▶ [Prompt]:
Could every line below be transcribed exactly, with the pictures dropped?

────────────────────────────────────────

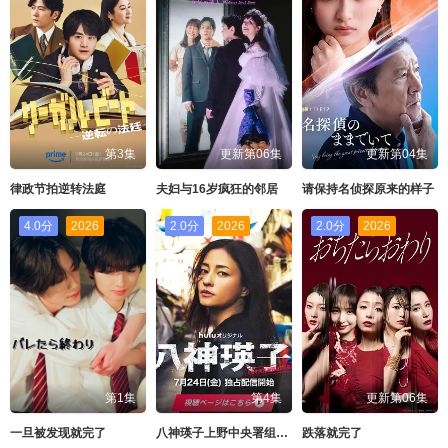
第3集
更新第06集
更新第04集
律政节拍逆转法庭
夫妇与16岁疯狂的邻居
请保持名侦探原来的样子
4.0分
2026
2.0分
2026
2.0分
2026
第1集
第4集
更新第06集
一旦被发现就完了
八神瑛子上野中央署组织犯罪对策课
跌落就完了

────────────────────────────────────────

▶ [Solution to the exercise]:
第3集
更新第06集
更新第04集
律政节拍逆转法庭
夫妇与16岁疯狂的邻居
请保持名侦探原来的样子
4.0分
2026
2.0分
2026
2.0分
2026
第1集
第4集
更新第06集
一旦被发现就完了
八神瑛子上野中央署组织犯罪对策课
跌落就完了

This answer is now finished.